## 提供された抜粋:
:::::
瀬戸内生活工芸祭の第2回開催にあわせて、オフィシャルブック『生活工芸の時代』が刊行された。三谷さんを始め、作り手や繋ぎ手、デザイナー、研究者と生活工芸との距離もさまざまな13人が、生活工芸について語っている。生活工芸を持ち上げるような内容ではなく、とても客観的なものである。そこがいかにも生活工芸らしいと思うけれど、もうひとつ興味深いのは、いくつかのテクストが生活工芸とは何だったのか、と振り返るスタンスで書かれていることだろう。
三谷さんは「今の生活工芸は転換の時期」だという。いわく、2000年代に入って、人々の関心が生活に向かったところから、生活工芸はすでに始まっていた。生活に人びとの関心が向かったことで、もてはやされるようになる。工芸品を扱う雑貨店などが増え、クラフトフェアにいたっては、今や全国で100ヵ所以上と大変なブームになっている。
:::::
## 提供された項目:
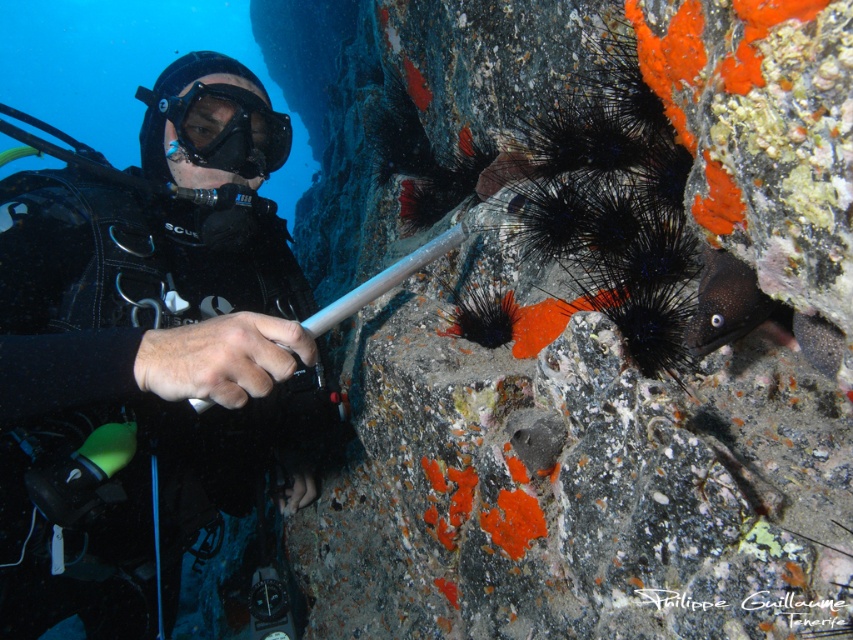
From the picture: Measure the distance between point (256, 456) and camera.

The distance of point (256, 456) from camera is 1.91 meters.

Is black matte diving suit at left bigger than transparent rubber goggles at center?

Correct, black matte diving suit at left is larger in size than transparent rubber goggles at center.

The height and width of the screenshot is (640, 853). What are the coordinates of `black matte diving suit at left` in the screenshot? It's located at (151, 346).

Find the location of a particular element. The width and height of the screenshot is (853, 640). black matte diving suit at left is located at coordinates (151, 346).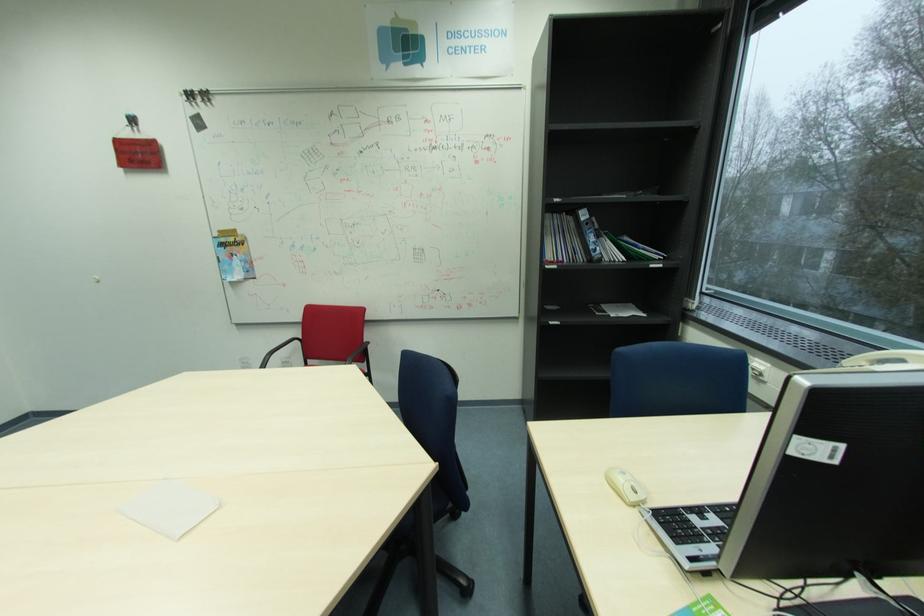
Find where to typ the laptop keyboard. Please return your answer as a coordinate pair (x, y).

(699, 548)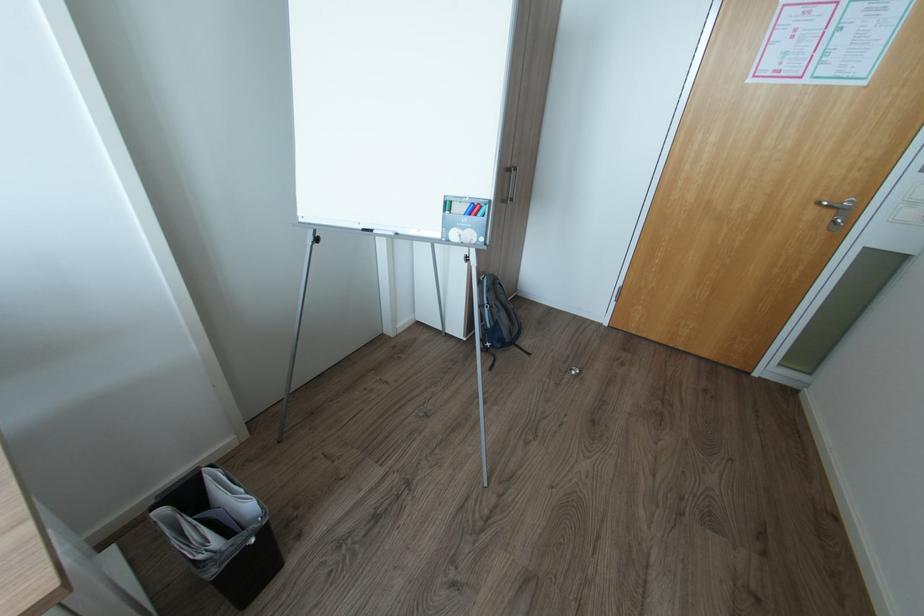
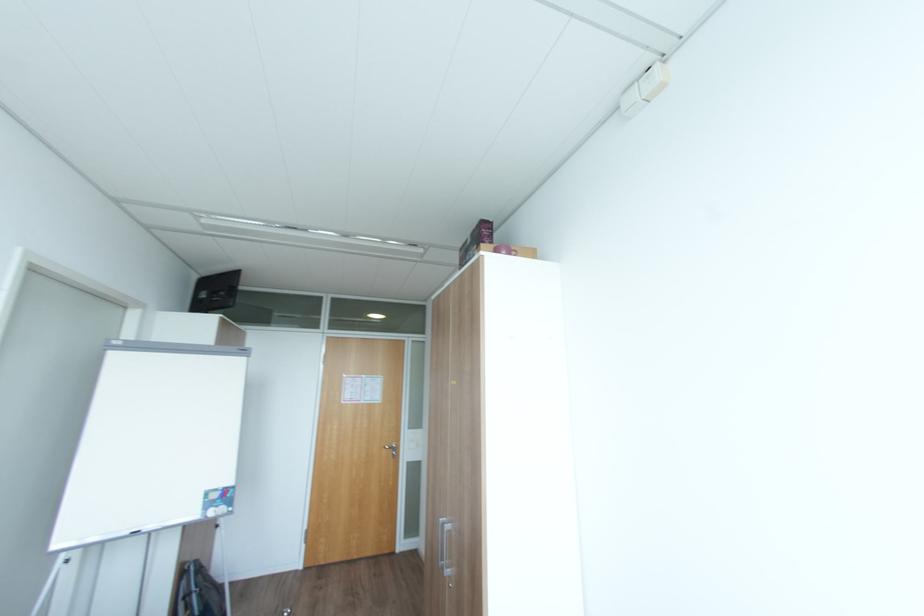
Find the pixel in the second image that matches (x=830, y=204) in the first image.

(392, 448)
:::::
## やること:
生活工芸をめぐる抜粋の続きを、最後の文のあとから書き進めること。 項目はここでは使わない。

## 解答:
そのことに対して、三谷さんはとても冷静だ。

——クラフトフェアはここ数年、人気の上昇に伴い大衆化が進み、それに合わせて作家の意識も変わってきているように思う。百貨店でも作家のものを集めた企画が目立つようになった。この傾向はしばらく続くだろうと思うけれど、おそらくクラフトフェアは新しい才能が芽生える開かれた場として、登竜門的な役割を担っていくだろう。また一方で質の高い工芸を見る喜び、つくる喜びを表す場をつくっていくことが必要で、生活工芸祭のふたつの会場は、そんな組み合わせを視覚化しているのだろうと思う。
(生活工芸は)運動じゃないからね、始まりだってわからないし。(生活工芸を代表する作家は)ひとりひとりが自力でその道を、自分の場所で考えている。だから、考え方もずいぶん違う。でも、それぞれが自分の生活をカタチにしていくと、どこかで共通していることがある。あえていえば、それが時代になるのかもしれないけど。そもそも、個人から始まったことだから、個人で終わるんだよね。

トレンドとなったからには、その反動もあるかもしれない。ただそれで、生活工芸としてのものづくりがなくなってしまうわけではないのだ。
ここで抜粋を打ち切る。